(Dataset entries)

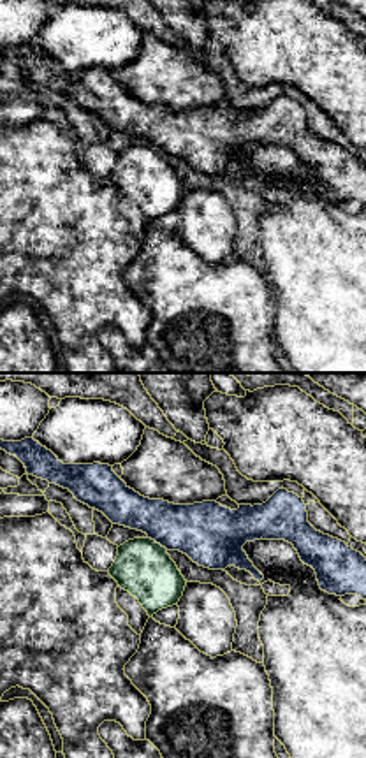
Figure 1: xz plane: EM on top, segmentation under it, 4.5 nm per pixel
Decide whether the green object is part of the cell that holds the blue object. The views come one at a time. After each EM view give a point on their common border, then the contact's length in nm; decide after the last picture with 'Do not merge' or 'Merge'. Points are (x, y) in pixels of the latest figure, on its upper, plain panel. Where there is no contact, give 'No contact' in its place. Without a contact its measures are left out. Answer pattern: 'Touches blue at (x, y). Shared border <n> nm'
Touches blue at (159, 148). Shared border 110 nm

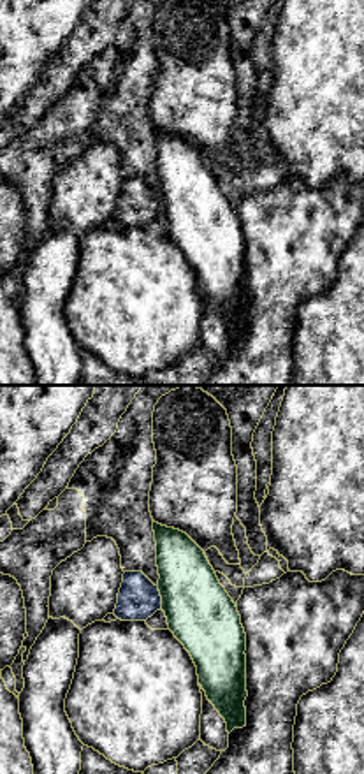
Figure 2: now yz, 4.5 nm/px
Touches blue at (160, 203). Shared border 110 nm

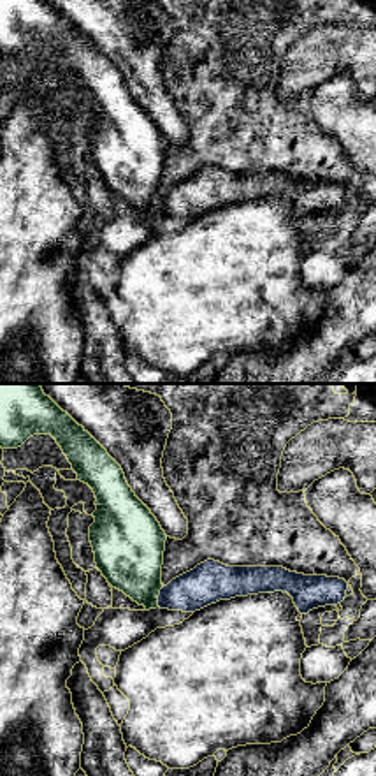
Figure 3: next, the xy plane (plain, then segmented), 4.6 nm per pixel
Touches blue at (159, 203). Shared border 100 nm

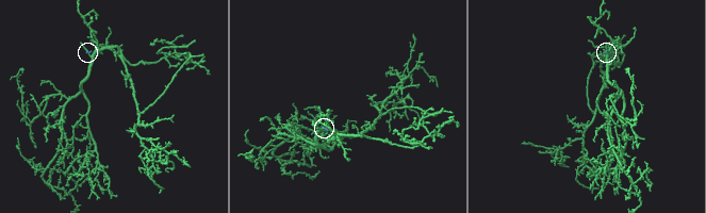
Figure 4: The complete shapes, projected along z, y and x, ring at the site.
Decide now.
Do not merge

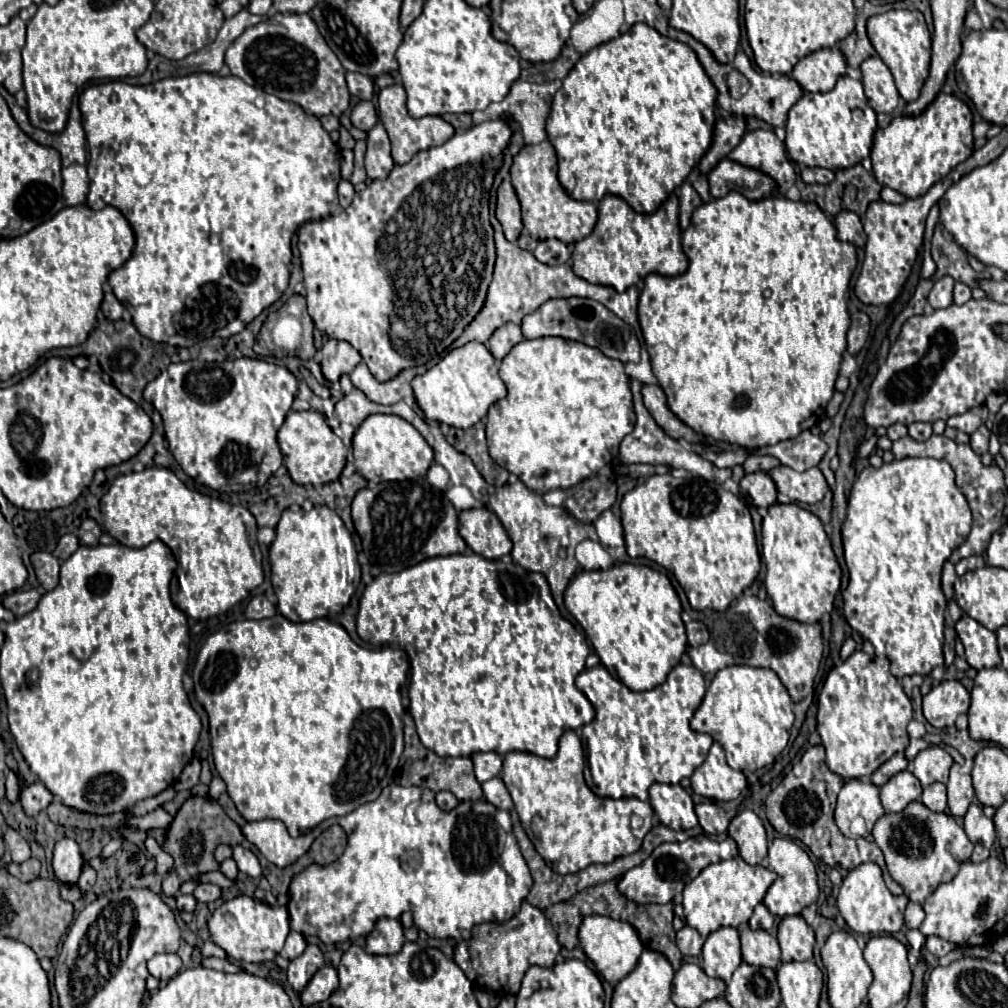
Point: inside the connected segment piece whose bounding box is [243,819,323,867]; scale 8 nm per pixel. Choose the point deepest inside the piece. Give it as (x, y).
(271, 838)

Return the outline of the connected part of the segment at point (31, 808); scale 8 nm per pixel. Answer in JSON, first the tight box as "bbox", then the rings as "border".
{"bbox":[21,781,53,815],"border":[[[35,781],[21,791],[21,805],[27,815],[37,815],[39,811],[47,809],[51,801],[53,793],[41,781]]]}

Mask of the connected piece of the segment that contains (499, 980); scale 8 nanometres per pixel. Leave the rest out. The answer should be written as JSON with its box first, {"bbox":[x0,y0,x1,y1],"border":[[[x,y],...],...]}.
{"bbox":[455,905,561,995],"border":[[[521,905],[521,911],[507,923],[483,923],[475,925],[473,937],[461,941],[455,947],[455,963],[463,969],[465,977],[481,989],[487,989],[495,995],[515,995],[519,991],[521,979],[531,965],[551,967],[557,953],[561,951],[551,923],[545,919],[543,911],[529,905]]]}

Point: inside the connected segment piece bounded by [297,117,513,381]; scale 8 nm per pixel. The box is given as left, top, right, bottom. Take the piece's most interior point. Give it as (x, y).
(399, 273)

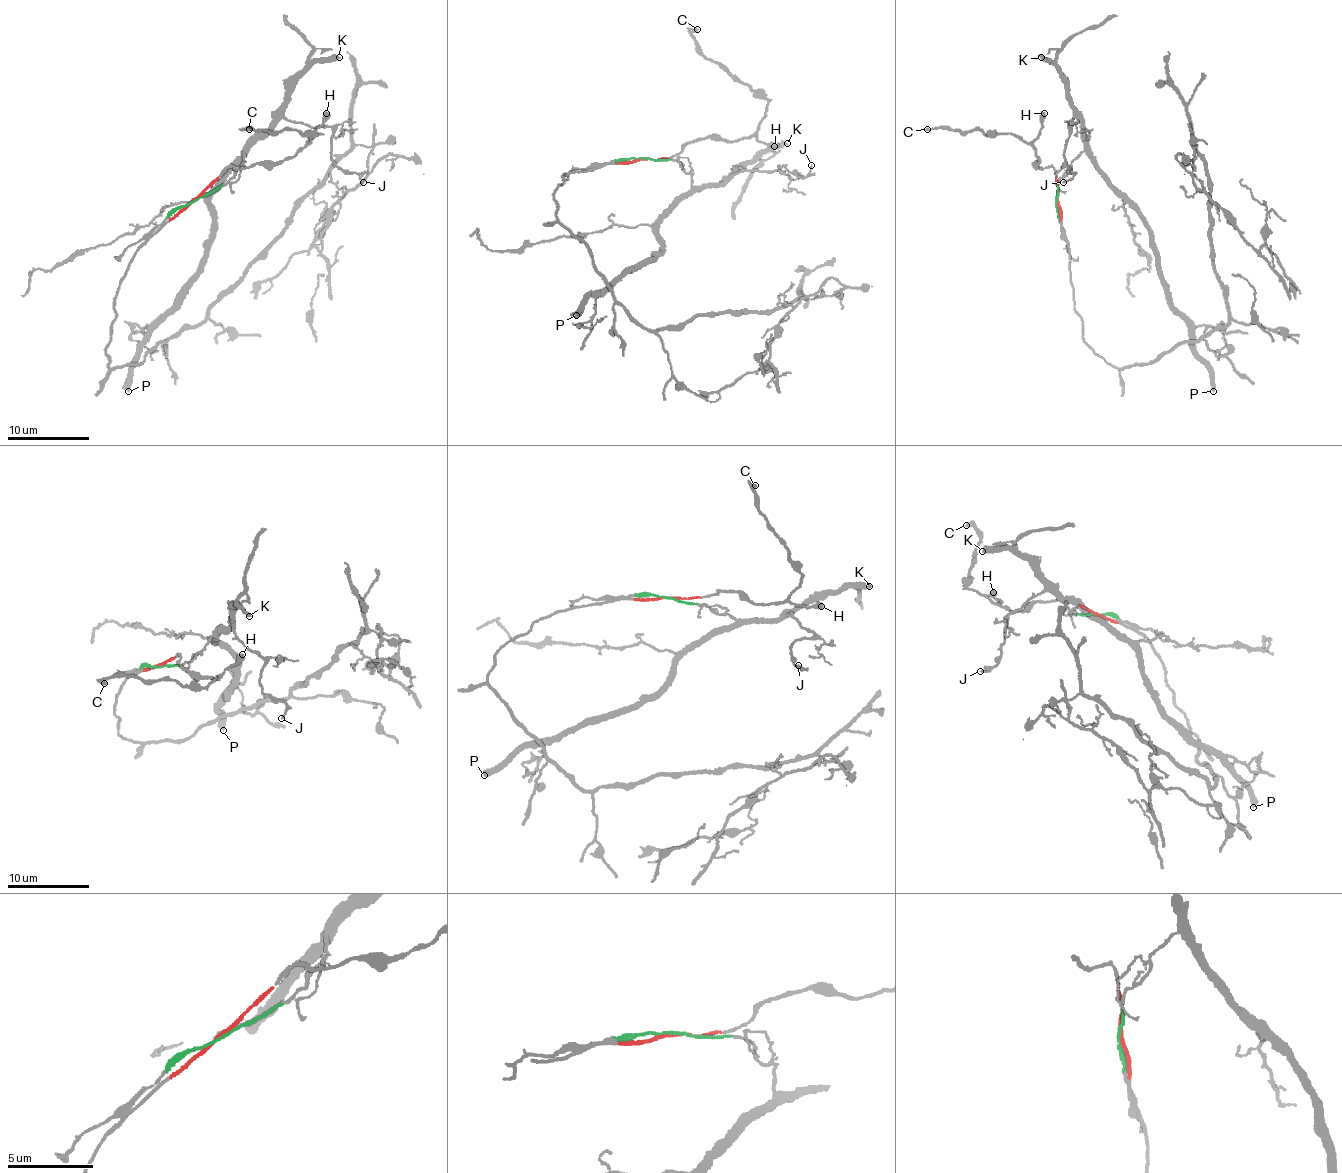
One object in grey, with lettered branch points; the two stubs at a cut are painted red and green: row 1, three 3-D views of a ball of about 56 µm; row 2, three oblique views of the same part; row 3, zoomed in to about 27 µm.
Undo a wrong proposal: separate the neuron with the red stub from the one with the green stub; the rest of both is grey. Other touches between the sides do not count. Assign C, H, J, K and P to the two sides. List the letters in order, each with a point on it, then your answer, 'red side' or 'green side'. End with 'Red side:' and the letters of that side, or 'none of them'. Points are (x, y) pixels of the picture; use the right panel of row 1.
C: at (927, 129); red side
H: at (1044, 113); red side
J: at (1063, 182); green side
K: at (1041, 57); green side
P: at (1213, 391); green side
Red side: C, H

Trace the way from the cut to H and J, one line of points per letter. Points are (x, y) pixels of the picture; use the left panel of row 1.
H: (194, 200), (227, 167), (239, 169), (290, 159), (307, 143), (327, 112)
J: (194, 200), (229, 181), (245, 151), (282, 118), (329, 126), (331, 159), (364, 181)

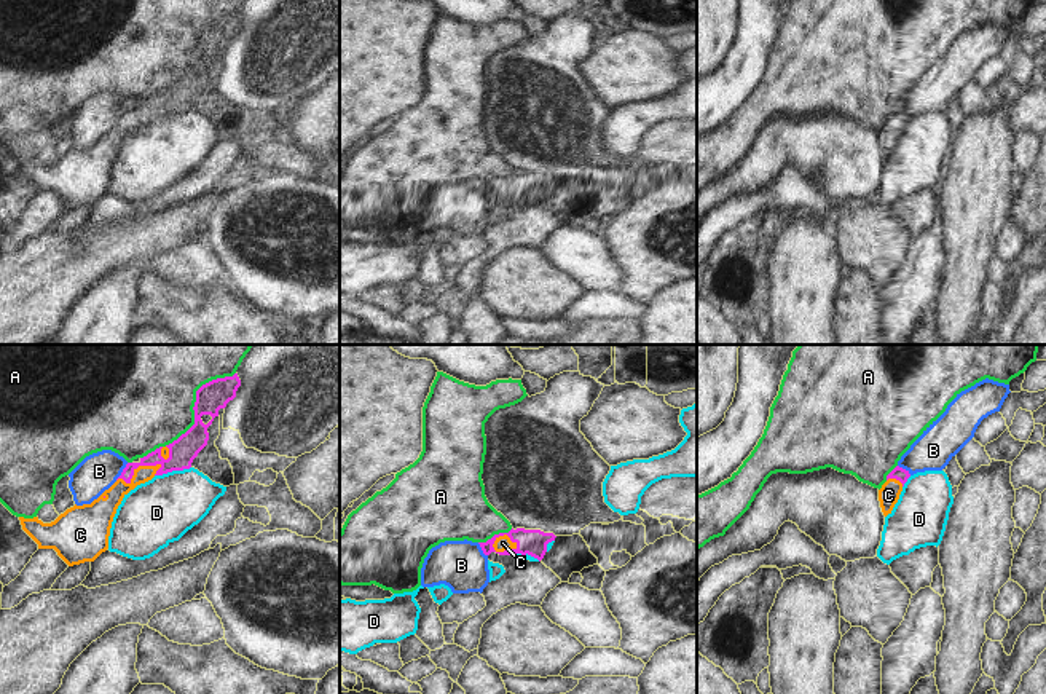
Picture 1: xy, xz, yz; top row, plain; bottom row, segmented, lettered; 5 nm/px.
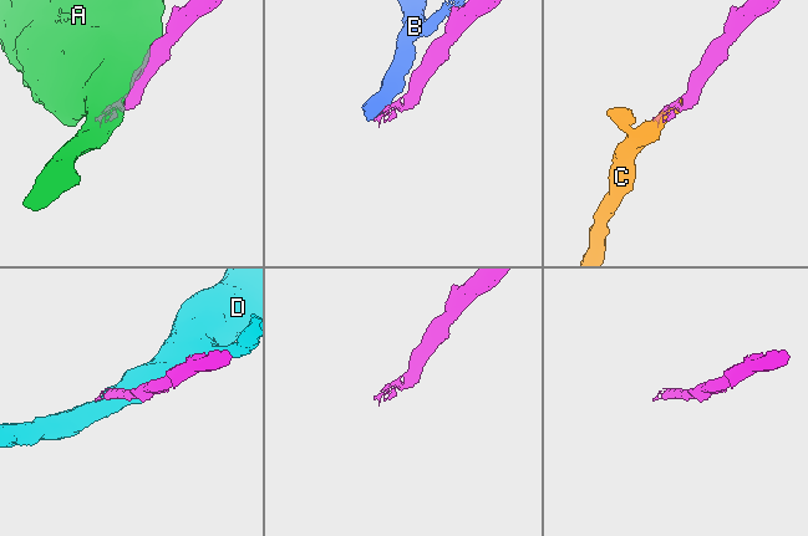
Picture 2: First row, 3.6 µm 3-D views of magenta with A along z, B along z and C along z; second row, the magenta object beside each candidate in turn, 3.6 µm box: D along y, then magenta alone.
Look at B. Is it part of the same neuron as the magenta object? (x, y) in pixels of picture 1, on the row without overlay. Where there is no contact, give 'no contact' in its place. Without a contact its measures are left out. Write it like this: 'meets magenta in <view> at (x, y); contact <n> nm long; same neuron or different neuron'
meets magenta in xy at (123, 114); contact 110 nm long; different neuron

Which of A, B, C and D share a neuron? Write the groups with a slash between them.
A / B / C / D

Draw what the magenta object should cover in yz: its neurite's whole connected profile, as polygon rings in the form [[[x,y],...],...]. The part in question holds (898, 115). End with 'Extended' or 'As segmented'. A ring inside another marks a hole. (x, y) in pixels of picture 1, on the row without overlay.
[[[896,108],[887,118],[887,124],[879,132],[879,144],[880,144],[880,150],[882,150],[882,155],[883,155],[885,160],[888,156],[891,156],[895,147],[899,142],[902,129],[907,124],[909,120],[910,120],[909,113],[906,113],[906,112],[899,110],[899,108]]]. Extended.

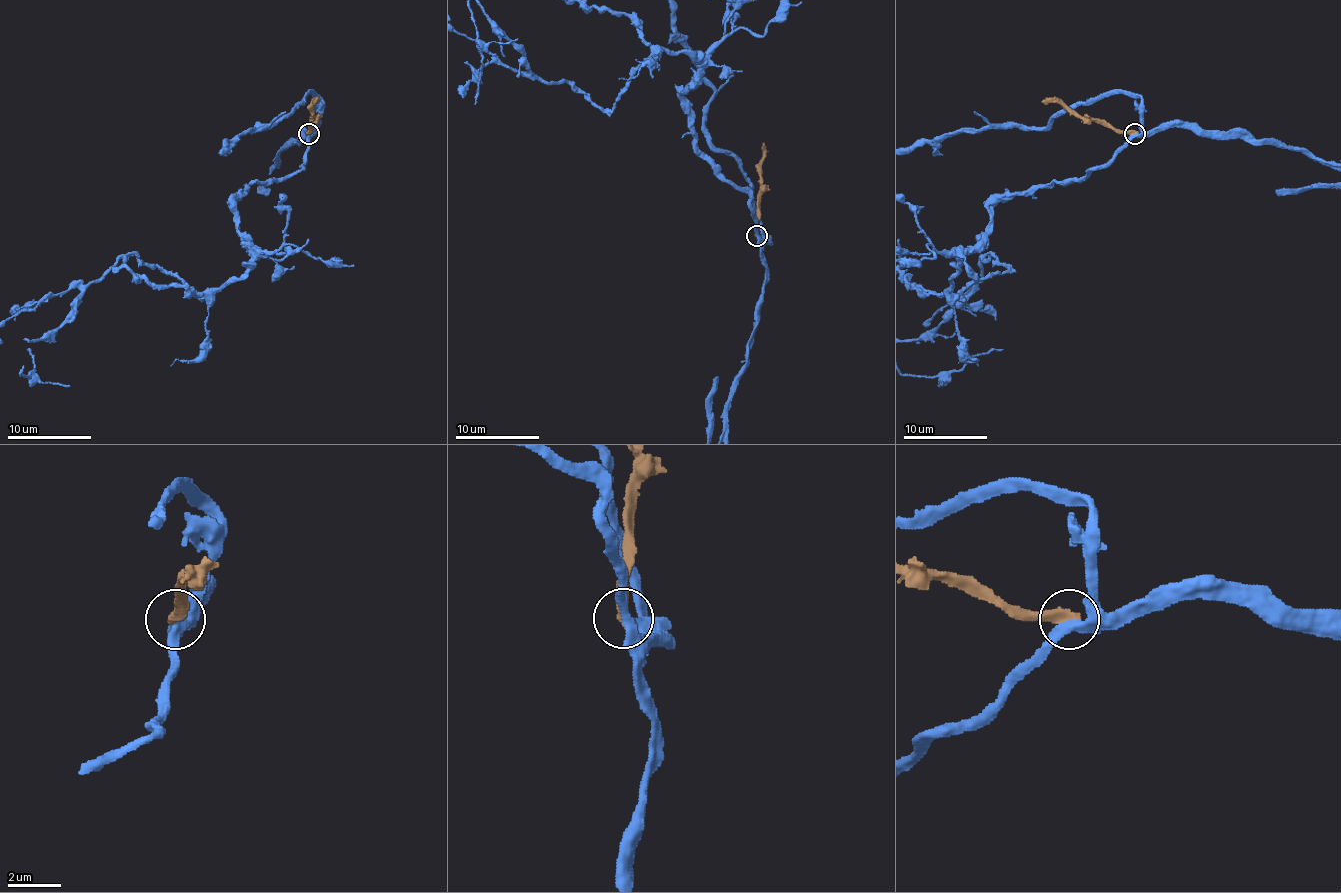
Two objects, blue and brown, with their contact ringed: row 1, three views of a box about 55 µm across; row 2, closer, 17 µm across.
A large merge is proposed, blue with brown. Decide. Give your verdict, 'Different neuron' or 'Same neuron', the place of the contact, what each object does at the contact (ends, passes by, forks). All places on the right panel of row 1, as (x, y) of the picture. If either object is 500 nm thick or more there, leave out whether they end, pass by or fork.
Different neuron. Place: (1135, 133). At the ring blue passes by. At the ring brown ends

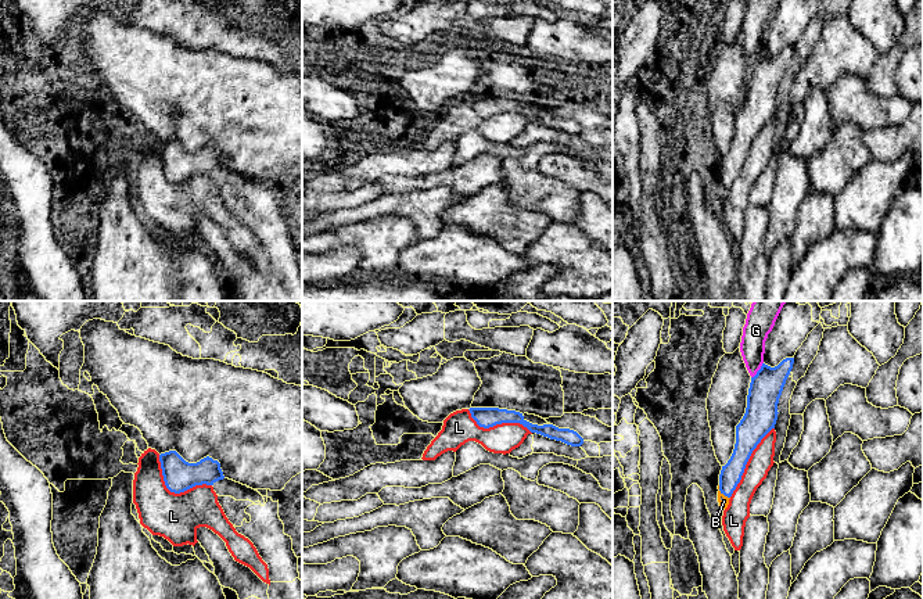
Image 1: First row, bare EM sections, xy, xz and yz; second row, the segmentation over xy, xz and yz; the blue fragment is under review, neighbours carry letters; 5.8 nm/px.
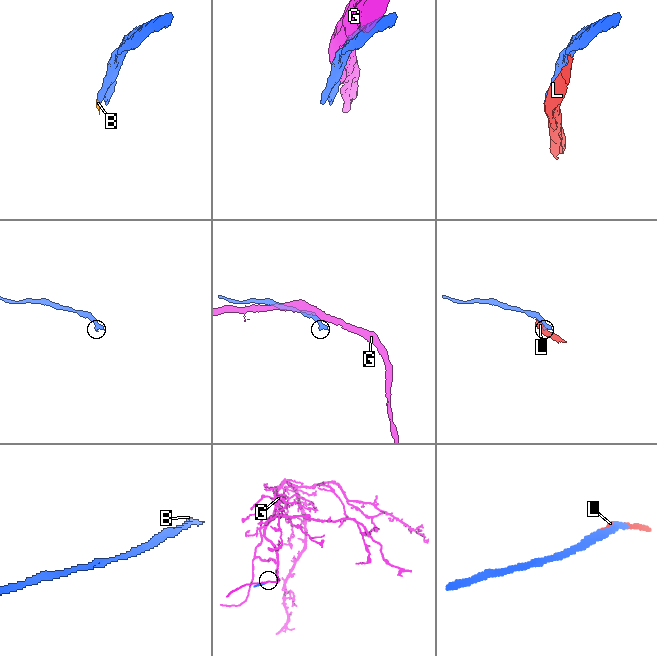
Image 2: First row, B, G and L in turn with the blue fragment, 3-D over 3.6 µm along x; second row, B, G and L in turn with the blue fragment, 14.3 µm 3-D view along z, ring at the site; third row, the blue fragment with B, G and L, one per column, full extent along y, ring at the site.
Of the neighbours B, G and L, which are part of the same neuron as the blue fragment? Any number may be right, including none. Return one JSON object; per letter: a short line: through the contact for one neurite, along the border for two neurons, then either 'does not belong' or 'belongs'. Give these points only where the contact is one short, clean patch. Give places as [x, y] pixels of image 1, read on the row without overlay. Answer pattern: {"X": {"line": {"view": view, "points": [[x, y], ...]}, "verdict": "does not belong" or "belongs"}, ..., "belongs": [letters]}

• What you are asked to do:
The word "lettered" may appear in lines of the entries. State how many lines hold it, as a number alone.

• Answer space:
2